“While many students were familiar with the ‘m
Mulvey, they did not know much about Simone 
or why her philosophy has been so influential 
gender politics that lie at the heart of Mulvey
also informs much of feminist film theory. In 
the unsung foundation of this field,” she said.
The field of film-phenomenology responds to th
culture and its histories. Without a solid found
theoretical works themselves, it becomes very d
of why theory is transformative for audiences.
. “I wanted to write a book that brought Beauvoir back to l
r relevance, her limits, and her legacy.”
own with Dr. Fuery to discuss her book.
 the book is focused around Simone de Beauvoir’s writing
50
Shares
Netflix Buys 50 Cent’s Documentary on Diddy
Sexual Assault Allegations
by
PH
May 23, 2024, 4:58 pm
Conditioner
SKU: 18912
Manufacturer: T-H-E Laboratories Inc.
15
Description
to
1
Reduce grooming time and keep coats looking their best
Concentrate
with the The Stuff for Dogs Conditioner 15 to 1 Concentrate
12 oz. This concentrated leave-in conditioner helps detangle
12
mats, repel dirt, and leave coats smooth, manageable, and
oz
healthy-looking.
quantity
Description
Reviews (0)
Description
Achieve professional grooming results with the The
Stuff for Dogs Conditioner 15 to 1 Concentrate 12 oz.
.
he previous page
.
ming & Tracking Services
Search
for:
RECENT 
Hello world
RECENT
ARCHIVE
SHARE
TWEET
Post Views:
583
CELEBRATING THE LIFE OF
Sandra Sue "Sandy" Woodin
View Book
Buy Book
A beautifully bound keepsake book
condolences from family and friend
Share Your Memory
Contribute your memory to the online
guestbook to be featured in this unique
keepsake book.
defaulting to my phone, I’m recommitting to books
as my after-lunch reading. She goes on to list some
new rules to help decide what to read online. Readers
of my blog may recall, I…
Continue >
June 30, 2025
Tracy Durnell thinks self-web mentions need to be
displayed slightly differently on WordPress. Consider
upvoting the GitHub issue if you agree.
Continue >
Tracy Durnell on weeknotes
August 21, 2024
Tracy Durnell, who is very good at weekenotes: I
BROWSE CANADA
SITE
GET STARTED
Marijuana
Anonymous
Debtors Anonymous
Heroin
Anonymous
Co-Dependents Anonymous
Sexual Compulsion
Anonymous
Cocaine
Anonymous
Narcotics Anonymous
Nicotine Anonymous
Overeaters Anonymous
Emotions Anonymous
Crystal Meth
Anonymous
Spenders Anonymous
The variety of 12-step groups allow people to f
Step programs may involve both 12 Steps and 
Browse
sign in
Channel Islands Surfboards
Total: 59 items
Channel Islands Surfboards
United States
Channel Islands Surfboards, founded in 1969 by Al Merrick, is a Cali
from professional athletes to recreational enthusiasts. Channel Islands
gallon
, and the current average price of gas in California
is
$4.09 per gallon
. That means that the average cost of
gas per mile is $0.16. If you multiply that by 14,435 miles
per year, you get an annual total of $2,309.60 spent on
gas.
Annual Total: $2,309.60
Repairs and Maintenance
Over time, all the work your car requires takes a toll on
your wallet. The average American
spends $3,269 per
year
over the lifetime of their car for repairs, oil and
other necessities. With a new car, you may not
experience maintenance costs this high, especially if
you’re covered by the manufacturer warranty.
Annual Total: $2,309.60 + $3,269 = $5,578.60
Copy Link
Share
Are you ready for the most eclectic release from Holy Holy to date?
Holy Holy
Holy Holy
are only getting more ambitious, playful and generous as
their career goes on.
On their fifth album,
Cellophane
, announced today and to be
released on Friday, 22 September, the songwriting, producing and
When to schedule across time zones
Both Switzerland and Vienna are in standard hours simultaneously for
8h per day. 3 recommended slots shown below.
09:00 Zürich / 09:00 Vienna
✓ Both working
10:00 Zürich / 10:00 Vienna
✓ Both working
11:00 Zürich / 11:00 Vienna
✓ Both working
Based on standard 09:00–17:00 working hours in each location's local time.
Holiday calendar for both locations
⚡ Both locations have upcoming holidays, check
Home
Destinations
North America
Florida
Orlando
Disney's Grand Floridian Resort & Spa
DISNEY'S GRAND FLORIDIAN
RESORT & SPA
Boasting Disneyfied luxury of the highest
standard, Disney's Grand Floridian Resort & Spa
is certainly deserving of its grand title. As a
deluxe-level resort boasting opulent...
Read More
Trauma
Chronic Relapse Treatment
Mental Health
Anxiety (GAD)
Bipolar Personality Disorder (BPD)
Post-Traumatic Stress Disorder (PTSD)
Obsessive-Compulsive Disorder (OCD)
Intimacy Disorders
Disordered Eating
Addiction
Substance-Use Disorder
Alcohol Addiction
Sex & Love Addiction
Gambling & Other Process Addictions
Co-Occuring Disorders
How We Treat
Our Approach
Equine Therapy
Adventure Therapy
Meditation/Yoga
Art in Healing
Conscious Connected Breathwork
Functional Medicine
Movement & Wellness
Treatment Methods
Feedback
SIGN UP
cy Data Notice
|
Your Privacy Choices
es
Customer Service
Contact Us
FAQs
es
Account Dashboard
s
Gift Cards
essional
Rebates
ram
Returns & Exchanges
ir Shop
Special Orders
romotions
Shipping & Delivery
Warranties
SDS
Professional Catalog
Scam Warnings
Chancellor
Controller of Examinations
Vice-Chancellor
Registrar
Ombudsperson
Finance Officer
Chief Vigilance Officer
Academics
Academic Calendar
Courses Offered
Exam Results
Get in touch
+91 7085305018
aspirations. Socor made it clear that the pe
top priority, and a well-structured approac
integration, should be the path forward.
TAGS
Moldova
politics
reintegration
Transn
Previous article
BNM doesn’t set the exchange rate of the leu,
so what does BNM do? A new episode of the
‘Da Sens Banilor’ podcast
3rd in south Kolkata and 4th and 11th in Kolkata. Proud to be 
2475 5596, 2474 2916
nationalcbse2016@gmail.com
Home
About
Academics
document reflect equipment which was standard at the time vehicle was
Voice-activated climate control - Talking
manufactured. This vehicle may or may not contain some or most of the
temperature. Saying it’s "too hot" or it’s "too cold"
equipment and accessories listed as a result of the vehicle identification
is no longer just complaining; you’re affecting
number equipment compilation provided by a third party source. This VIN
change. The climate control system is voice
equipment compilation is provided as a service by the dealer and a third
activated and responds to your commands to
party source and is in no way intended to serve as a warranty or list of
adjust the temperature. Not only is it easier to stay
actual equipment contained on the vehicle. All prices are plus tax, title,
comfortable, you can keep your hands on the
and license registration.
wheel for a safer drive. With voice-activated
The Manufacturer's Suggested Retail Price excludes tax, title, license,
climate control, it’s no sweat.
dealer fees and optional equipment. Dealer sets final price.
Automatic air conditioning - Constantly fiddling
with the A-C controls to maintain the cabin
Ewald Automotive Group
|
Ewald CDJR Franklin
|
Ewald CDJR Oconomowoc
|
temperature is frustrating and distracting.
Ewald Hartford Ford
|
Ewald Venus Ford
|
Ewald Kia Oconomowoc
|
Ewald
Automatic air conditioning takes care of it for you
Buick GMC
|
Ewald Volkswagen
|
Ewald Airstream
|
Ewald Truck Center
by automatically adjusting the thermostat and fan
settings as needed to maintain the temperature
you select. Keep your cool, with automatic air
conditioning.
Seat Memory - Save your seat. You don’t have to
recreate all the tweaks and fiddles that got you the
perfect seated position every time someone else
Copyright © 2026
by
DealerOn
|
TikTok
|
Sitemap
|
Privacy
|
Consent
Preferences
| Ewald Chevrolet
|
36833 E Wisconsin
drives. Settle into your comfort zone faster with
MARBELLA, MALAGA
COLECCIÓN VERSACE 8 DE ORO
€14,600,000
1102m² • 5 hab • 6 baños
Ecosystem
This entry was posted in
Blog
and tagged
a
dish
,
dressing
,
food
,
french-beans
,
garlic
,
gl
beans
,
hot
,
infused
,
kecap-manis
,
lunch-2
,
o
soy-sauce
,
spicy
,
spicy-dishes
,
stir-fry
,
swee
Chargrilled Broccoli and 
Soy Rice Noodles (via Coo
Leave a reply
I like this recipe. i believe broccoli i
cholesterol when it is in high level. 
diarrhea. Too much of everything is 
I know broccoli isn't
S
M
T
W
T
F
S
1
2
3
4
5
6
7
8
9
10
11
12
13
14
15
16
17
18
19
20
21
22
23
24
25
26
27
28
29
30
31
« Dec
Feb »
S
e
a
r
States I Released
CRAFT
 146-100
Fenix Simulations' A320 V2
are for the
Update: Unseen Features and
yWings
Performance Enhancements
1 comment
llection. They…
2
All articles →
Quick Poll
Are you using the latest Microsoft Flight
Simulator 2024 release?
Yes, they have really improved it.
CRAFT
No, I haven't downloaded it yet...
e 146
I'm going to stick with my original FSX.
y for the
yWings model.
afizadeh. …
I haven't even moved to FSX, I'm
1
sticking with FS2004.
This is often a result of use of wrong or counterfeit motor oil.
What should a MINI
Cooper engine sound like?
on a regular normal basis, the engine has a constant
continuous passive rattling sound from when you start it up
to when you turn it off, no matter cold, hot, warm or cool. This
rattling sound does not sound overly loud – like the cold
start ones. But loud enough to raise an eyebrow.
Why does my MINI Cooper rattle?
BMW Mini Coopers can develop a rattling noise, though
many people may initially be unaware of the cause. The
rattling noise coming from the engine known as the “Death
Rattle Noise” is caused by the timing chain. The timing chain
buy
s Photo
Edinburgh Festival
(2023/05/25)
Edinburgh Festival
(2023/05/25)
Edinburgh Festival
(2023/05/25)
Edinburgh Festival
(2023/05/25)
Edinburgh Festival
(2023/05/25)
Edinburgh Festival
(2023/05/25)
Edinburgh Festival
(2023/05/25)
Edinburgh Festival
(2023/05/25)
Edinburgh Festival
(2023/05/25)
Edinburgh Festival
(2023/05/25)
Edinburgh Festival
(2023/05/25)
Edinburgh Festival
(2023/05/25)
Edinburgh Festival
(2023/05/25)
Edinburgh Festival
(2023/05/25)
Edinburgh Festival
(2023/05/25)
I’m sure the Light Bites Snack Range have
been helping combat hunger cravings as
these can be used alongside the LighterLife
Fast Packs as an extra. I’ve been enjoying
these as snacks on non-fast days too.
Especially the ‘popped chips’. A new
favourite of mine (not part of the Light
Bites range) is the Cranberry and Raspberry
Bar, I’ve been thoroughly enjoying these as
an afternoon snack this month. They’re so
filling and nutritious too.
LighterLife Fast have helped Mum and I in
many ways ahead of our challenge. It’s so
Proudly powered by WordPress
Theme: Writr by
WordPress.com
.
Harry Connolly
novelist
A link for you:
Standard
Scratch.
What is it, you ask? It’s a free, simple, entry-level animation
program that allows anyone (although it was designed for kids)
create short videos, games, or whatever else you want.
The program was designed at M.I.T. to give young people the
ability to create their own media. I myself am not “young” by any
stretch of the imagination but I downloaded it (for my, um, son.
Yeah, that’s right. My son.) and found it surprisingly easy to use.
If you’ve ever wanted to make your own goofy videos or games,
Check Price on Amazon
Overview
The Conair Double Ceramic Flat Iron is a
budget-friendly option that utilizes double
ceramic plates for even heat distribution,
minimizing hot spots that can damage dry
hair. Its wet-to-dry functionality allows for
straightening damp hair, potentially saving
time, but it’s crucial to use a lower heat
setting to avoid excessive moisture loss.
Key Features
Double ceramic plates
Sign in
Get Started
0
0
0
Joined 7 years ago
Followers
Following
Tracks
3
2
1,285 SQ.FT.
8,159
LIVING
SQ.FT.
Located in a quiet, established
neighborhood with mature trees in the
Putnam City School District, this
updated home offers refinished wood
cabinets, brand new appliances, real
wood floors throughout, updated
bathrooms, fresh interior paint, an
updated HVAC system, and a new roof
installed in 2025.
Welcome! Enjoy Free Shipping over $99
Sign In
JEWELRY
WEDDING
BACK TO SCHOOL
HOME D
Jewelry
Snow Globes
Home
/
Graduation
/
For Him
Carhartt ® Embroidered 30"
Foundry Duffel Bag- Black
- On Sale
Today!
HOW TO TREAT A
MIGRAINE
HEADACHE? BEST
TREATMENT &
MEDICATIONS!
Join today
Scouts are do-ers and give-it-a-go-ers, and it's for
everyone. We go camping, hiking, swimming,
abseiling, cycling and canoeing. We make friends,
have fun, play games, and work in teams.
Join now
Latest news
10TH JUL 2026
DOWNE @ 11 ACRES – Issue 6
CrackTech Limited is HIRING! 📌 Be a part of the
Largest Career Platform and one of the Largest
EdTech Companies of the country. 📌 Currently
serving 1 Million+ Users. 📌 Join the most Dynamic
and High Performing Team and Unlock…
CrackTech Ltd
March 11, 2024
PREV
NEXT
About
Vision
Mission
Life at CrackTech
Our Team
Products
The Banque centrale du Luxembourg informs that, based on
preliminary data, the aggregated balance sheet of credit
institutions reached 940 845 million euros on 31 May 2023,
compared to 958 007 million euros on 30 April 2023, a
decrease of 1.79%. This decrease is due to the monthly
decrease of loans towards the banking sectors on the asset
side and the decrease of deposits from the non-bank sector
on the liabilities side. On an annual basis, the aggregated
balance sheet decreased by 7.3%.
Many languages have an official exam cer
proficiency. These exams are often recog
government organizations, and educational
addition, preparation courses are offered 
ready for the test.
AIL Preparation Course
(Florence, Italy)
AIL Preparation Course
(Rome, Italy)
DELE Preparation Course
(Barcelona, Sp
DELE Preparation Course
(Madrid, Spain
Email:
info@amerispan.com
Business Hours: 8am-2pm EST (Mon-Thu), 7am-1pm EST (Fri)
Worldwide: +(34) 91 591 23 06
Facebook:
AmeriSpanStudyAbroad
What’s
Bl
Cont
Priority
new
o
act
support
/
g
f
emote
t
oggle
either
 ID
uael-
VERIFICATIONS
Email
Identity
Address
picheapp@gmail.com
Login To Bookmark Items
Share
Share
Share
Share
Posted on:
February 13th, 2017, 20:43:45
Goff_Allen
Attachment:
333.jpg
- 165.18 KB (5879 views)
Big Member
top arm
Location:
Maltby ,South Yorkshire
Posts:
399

----

» Exercise prompt:
Reproduce verbatim the lines above, beginning with the first one and ending with the line containing "culture and its", both included.

» Exercise response:
“While many students were familiar with the ‘m
Mulvey, they did not know much about Simone 
or why her philosophy has been so influential 
gender politics that lie at the heart of Mulvey
also informs much of feminist film theory. In 
the unsung foundation of this field,” she said.
The field of film-phenomenology responds to th
culture and its histories. Without a solid found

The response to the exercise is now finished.